La morte lo fa bello. E' anche bello il film di Andreas Dresen, Stopped on track, ma non solo né soprattutto. E' buono e vero, e commuove da far male. C'è poco cinema, potremmo dire del “bello”, perché a dare negli occhi è la vita, quella che se ne va e quelle che rimangono. Ma il cinema non va fuori dal campo, rimane e si fa sentire solo quando e perché serve: se di settima arte vogliamo parlare, questo è un ready-made, che prende l'esperienza più universale al mondo e ne fa un canto alla vita, tragico e ineluttabilmente comico, perché quando ti muore un padre non puoi rimanere al suo capezzale, ma devi andare fuori “ad allenarti”, per tuffarti dal trampolino che ora tocca a te, e te (da) solo.

★ ★ ★ ★ ★

Esplora il materiale:
1. Ricopia la recensione da "La morte lo" a "te (da) solo.".
2. Chi firma la regia di Stopped on track secondo la recensione?
3. Prosegui la recensione del film Stopped on track dopo l'ultima frase riportata.
I record non hanno alcun ruolo in queste attività.

★ ★ ★ ★ ★

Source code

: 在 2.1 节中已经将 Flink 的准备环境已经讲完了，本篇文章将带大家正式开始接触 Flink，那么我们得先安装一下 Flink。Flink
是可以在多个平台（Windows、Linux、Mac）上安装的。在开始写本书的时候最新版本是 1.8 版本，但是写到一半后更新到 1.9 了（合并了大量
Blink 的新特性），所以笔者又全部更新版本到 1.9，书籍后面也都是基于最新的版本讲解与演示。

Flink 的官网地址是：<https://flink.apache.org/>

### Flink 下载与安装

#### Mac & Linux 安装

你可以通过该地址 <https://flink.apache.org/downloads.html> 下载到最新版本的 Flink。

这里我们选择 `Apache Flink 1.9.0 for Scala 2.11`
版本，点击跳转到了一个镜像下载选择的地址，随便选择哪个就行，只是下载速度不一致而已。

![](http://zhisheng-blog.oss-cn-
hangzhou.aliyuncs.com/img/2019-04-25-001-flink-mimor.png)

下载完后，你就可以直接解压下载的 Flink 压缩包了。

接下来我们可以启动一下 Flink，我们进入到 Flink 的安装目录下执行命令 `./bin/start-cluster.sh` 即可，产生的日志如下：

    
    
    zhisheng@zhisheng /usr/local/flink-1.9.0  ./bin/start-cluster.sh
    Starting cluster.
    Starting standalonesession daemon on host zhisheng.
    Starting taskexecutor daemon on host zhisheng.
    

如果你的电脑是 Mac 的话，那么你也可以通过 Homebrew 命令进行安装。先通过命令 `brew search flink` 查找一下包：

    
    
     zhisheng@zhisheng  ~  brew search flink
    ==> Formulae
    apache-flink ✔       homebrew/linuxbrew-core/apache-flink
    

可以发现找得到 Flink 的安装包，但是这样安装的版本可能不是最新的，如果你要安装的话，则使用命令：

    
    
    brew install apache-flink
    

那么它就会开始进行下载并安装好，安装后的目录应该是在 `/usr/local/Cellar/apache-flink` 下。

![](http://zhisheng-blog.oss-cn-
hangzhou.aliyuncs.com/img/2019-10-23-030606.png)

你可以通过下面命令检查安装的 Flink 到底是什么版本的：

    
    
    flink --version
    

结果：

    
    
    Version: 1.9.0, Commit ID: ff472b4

★ ★ ★ ★ ★

Risposte per attività:
1.
La morte lo fa bello. E' anche bello il film di Andreas Dresen, Stopped on track, ma non solo né soprattutto. E' buono e vero, e commuove da far male. C'è poco cinema, potremmo dire del “bello”, perché a dare negli occhi è la vita, quella che se ne va e quelle che rimangono. Ma il cinema non va fuori dal campo, rimane e si fa sentire solo quando e perché serve: se di settima arte vogliamo parlare, questo è un ready-made, che prende l'esperienza più universale al mondo e ne fa un canto alla vita, tragico e ineluttabilmente comico, perché quando ti muore un padre non puoi rimanere al suo capezzale, ma devi andare fuori “ad allenarti”, per tuffarti dal trampolino che ora tocca a te, e te (da) solo.

2. Andreas Dresen.

3.
Costruito dopo lunga documentazione medica e psicologica, veri medici nel cast e sceneggiatura fluida, scritta dalla libertà e l'improvvisazione di attori sapienti ed empatici, Stopped on track è ad oggi – e per quel che abbiamo visto – il film migliore di Cannes 64 (è nella sezione Un Certain Regard). Non perché la forma sposti più avanti i confini del cinema, ma perché la storia ci riporta indietro al grado zero della nostra esistenza, quello che, viceversa, l'immaginario occulta e i mass-media espellono “farmacologicamente”: la morte, che ti viene diagnosticata di lì a due o tre mesi, quando hai solo 40 anni, due figli e una moglie cara, ma il tumore al cervello non si può operare.
Tocca a Frank (Milan Peschel), che lavora per la DHL ed è uno qualunque, con una piccola casa, la sua Simone (Steffi Kuhnert) a manovrare il tram, il piccolo Mika da crescere e la figlia più grande Lili a lottare per la sua adolescenza. Simone piange quando il medico dà l'ultimatum,Frank no, ma dentro gli piangono due domande: perché io, perché ora?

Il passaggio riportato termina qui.